## 作業内容
下の本文抜粋から、「上は、2013年のイースターに旅をした時の写真です。」を含む箇所で始まり「半信半疑で押してみると、ちゃんと開いています。小躍りする気持ちでするりと本堂へ。」で終わる部分を、一字一句変えずに出力してもらえますか?

## 本文抜粋
-------

2020.08 コロナ禍中、炊飯器持参の夏休み(エトルリアとロマネスク)8
さて、次に紹介しておこうと思うのは、実は、今回、写真を失ったことが最も悔やまれる教会です。
チヴィタ・カステッラーナCivita' Castellanaの、クラリッセ・アル・カルミネ修道院Monastero delle Clarisse al Carmineのサンタ・マリア・デル・カルミネ教会Chiesa di Santa Maria del Carmineです。
上は、2013年のイースターに旅をした時の写真です。
ここは、現役の女子修道院のようなんですよ。入り口に、こんな日課が掲げられています。
このチヴィタは、わざわざ行ったというよりは、通り道として通過したので、それならせっかくだから、ロマネスクを再訪するか、と思い、ここではなくて、確か素敵なフレスコ画があると記憶している、町の中心部にあるドゥオモに立ちよるつもりだったんです。
ただ、前回もそうだったんですが、この修道院は、町をほぼ貫通する幹線道路に沿ってあり、その道は路肩に駐車できるもんですから、この近くに駐車したこともあり、それで、立ち寄ってみたんですよ。
そうしたら、なんと、絶対に開きそうもない教会の扉が、ほんのわずか開いているじゃないですか!この鐘楼の左側にある扉です(これも、以前の写真です)。
半信半疑で押してみると、ちゃんと開いています。小躍りする気持ちでするりと本堂へ。

-------

姿勢ランドマーク座標:
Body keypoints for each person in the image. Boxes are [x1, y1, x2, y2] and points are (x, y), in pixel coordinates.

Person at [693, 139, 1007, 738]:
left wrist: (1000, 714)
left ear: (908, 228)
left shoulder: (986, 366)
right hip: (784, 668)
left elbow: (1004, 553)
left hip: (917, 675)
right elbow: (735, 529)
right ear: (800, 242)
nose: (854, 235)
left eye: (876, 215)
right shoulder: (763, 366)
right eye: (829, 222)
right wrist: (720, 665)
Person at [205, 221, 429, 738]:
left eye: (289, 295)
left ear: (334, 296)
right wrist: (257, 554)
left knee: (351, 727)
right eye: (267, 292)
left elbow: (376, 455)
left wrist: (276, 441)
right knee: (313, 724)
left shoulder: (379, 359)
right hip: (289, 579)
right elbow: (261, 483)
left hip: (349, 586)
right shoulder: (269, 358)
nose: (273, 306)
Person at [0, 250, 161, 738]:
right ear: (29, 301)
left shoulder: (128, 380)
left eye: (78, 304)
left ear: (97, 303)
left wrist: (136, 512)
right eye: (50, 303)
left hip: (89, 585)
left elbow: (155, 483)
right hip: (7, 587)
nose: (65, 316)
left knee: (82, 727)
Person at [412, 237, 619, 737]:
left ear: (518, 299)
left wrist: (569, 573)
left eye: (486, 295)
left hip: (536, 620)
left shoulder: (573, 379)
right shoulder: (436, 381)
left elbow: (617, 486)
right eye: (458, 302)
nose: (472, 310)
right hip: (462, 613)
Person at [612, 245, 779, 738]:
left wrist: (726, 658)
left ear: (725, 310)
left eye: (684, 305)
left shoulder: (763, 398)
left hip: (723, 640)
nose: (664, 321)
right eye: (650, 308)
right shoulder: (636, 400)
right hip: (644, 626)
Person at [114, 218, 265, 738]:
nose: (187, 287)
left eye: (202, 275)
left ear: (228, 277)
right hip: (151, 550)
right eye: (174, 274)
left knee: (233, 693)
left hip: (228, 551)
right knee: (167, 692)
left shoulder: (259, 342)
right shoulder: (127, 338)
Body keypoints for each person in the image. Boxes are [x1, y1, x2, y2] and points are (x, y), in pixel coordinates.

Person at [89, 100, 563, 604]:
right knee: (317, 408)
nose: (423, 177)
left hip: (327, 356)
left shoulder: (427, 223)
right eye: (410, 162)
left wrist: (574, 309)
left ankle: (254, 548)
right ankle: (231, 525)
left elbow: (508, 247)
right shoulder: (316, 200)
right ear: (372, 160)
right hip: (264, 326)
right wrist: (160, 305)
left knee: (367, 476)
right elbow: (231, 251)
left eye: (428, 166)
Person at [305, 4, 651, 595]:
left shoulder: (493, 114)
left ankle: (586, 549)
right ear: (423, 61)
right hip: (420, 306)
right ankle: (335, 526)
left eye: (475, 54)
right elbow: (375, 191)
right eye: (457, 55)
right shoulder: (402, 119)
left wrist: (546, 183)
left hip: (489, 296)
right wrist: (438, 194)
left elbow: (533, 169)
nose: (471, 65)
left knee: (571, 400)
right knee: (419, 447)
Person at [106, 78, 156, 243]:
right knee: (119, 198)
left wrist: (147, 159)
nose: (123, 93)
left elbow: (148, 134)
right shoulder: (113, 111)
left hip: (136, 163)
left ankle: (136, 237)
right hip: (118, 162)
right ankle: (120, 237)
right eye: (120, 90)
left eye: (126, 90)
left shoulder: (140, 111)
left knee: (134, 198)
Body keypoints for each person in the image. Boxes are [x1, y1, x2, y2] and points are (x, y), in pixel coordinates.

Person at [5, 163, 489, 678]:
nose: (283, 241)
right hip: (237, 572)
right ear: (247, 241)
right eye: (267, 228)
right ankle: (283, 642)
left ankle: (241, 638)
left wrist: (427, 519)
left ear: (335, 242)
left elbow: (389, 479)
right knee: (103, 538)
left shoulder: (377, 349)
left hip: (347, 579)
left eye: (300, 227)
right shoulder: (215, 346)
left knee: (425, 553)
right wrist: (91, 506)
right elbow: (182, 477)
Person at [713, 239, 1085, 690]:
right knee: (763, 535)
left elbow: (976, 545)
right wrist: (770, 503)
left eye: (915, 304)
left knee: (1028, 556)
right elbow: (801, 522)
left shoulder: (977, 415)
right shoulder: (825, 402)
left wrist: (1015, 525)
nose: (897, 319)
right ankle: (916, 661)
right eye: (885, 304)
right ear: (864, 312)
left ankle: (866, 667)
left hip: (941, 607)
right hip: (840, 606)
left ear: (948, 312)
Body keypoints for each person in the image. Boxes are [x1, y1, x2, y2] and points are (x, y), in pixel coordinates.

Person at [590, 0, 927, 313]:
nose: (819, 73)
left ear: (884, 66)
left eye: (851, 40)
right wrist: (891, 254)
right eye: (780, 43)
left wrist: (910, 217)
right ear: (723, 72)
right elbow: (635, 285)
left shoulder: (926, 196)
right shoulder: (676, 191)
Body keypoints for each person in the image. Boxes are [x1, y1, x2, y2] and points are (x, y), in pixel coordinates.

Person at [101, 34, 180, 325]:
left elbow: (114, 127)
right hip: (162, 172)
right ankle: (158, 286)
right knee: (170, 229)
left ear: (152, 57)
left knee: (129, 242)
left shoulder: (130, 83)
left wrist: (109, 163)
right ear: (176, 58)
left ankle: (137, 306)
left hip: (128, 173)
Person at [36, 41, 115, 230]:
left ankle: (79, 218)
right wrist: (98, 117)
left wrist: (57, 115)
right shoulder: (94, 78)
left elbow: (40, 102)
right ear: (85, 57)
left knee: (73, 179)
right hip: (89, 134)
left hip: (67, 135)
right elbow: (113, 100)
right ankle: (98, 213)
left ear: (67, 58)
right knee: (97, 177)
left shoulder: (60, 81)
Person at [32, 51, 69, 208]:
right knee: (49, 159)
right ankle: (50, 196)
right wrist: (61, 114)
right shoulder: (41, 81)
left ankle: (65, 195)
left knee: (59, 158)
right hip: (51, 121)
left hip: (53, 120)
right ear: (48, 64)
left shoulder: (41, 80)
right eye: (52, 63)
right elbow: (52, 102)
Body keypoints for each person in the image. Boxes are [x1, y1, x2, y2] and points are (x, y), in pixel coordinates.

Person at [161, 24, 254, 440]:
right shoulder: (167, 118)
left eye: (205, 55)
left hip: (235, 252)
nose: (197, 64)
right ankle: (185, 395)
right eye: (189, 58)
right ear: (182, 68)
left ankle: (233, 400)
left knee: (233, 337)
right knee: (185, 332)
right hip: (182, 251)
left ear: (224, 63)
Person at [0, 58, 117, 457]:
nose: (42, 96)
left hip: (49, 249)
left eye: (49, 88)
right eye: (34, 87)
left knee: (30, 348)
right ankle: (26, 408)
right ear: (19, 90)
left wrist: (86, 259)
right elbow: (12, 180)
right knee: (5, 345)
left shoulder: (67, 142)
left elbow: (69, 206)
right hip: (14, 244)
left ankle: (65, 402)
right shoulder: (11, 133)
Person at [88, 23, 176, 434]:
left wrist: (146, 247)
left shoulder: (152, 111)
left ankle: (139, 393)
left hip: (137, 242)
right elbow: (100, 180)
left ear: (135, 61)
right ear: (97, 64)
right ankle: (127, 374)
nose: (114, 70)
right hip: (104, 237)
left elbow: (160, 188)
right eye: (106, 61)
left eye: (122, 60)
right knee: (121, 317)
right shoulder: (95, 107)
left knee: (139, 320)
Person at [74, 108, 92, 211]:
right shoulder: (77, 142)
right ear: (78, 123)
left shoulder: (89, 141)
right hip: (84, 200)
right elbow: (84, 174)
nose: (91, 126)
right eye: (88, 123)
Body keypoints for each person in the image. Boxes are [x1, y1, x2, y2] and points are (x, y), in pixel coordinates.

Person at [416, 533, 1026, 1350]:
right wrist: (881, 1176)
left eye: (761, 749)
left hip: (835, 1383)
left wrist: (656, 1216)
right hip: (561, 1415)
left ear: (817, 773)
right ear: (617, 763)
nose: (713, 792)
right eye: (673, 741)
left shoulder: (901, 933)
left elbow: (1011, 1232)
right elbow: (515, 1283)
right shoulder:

-------

## 回答欄
上は、2013年のイースターに旅をした時の写真です。
ここは、現役の女子修道院のようなんですよ。入り口に、こんな日課が掲げられています。
このチヴィタは、わざわざ行ったというよりは、通り道として通過したので、それならせっかくだから、ロマネスクを再訪するか、と思い、ここではなくて、確か素敵なフレスコ画があると記憶している、町の中心部にあるドゥオモに立ちよるつもりだったんです。
ただ、前回もそうだったんですが、この修道院は、町をほぼ貫通する幹線道路に沿ってあり、その道は路肩に駐車できるもんですから、この近くに駐車したこともあり、それで、立ち寄ってみたんですよ。
そうしたら、なんと、絶対に開きそうもない教会の扉が、ほんのわずか開いているじゃないですか!この鐘楼の左側にある扉です(これも、以前の写真です)。
半信半疑で押してみると、ちゃんと開いています。小躍りする気持ちでするりと本堂へ。